Purpose of Expert Determination
Expert Determination is a form of dispute resolution used when both parties are in agreement that there is a need for an evaluation of a specialized but disputed factual issue. The parties appoint an independent expert in the subject matter of the dispute to resolve the matter. The expert's decision is - by prior agreement of the parties - legally binding on the parties.
The Expert Determiner does not sit in a quasi-judicial capacity and is therefore not bound by the evidence and the submissions made to him: the Expert may undertake his own investigations and come to his own conclusions, irrespective of the evidence and submissions.
The advantages of Expert Determination are that the process is confidential, speedy, cost effective and final.
Expert Determination of a boundary dispute
The principal expertise expected of a surveyor in a boundary dispute is that of interpreting onto the ground the position of a boundary as described in the earliest conveyance (if the land was unregistered at that time) or transfer deed (if the land was registered) affecting the parcel of land i.e. the position of the "paper title boundary".

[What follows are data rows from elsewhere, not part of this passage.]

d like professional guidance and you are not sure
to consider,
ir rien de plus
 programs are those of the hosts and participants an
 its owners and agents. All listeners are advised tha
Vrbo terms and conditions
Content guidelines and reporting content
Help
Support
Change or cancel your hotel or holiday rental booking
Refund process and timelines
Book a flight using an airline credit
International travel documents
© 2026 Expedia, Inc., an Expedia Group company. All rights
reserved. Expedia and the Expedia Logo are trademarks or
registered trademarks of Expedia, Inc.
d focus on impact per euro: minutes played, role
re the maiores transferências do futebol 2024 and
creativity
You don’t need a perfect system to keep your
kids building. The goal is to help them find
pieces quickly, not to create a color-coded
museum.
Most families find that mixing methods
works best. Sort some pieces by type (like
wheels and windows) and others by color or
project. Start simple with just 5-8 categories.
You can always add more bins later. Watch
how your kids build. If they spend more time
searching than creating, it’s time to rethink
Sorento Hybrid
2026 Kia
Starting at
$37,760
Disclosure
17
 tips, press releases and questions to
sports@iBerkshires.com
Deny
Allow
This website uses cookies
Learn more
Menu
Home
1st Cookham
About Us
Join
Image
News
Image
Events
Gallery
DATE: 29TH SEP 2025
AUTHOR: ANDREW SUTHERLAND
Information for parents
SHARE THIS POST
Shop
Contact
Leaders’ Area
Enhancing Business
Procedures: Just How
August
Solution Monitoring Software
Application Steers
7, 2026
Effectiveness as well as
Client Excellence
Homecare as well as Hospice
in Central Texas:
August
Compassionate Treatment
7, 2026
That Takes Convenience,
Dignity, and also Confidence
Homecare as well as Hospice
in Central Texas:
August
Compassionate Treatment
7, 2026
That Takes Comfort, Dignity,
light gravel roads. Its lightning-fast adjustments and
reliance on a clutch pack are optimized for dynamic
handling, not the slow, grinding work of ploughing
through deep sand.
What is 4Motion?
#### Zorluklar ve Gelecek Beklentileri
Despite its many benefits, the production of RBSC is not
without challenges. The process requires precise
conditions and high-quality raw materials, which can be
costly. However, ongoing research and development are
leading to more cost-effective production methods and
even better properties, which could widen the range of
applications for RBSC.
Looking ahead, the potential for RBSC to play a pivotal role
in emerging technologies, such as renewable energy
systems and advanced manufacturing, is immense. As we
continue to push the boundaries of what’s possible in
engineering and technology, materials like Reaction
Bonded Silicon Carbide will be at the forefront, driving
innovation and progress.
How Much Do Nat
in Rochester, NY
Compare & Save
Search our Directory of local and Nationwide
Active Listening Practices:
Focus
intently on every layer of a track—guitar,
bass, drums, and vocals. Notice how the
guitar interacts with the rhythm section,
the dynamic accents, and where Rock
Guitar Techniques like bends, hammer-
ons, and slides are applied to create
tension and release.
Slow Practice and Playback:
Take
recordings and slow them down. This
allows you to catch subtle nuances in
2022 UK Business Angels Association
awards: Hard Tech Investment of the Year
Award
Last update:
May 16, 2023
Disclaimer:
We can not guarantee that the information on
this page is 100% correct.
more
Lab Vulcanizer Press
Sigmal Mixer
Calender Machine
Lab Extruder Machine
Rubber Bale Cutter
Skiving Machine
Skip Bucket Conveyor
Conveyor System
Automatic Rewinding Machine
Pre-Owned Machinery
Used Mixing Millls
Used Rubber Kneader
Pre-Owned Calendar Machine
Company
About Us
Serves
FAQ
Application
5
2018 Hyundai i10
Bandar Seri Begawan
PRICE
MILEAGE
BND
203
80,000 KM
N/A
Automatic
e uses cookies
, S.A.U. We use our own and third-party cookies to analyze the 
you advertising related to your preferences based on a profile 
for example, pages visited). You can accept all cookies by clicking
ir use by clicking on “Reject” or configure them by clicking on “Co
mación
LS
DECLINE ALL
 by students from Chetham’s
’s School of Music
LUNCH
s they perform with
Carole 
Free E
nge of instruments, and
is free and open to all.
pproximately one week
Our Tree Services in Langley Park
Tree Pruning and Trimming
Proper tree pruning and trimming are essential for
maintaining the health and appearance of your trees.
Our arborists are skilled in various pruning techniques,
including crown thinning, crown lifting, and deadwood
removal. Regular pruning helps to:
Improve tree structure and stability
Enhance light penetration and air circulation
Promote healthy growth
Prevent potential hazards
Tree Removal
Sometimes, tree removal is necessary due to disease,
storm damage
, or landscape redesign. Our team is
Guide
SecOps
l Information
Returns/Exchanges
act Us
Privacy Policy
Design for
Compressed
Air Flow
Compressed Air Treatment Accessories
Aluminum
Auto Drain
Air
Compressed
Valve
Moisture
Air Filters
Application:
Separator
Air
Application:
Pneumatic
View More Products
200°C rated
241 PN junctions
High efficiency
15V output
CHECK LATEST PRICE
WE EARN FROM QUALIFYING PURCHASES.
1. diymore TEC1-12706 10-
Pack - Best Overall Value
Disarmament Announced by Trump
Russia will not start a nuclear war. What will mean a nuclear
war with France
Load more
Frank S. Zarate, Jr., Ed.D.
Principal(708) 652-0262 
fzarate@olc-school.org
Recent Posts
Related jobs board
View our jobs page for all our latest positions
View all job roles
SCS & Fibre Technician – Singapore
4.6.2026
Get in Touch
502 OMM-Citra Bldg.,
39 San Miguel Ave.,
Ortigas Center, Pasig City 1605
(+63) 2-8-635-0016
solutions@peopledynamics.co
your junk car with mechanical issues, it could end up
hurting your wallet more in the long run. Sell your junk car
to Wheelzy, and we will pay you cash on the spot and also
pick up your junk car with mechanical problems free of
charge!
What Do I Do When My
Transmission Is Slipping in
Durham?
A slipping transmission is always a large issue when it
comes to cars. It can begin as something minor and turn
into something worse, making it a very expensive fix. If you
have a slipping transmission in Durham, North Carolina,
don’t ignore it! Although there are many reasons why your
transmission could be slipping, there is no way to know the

The description of the boundary in the earliest title deed may have been ambiguous, and it is possible that the parties (or any pair of their respective predecessors in title) may have agreed an exact position for the boundary for the purpose of clarifying the ambiguous description in the earliest title deed of the paper title boundary. It would fall within the Expert's remit to Determine the position of a disputed boundary that was the subject of such an agreement.
It is for the parties to agree whether or not they will permit the Expert to consider whether or not the position of the boundary is affected by questions of adverse possession. An Expert in Boundary Demarcation is well placed to discover and evaluate the evidence for adverse possession but the Courts will usually hold that adverse possession is a legal decision beyond the Expert's area of expertise.
Again, it is for the parties to agree whether or not they will permit the Expert to consider whether or not the position of the disputed boundary has been affected by estoppel, i.e. the actions of one party (or their predecessors in title) that may have caused the other party (or their predecessors in title) to believe that the boundary was in some other position.
Stages of the Expert Determination
1. Obtain Agreement of parties to Expert Determination.
2. Submission to the Expert, by both parties, of documentary evidence.
3. Site meeting for the Expert to:
a. view physical evidence, and
b. make a land survey of the physical features.
4. The Expert will (if he deems it necessary) obtain further evidence :
a. by requisition from one or both parties, and/or
b. by direct acquisition of e.g. historical aerial photographs;
5. The Expert will analyse evidence against land survey and draw a Determined
Boundary Plan, which constitutes the Expert's Decision.
6. The Decision is implemented when:
a. the parties accept and sign the Determined Boundary plan, and
b. Land Registry accepts the Expert's Application to Determine the Exact Line
of the Boundary, following which
c. Jon Maynard Boundaries Ltd will render a final account.
A decision made by an independent expert regarding the matter in dispute that is legally binding on the parties.
The same process can be used to settle a dispute as to the extent and width of a right of way.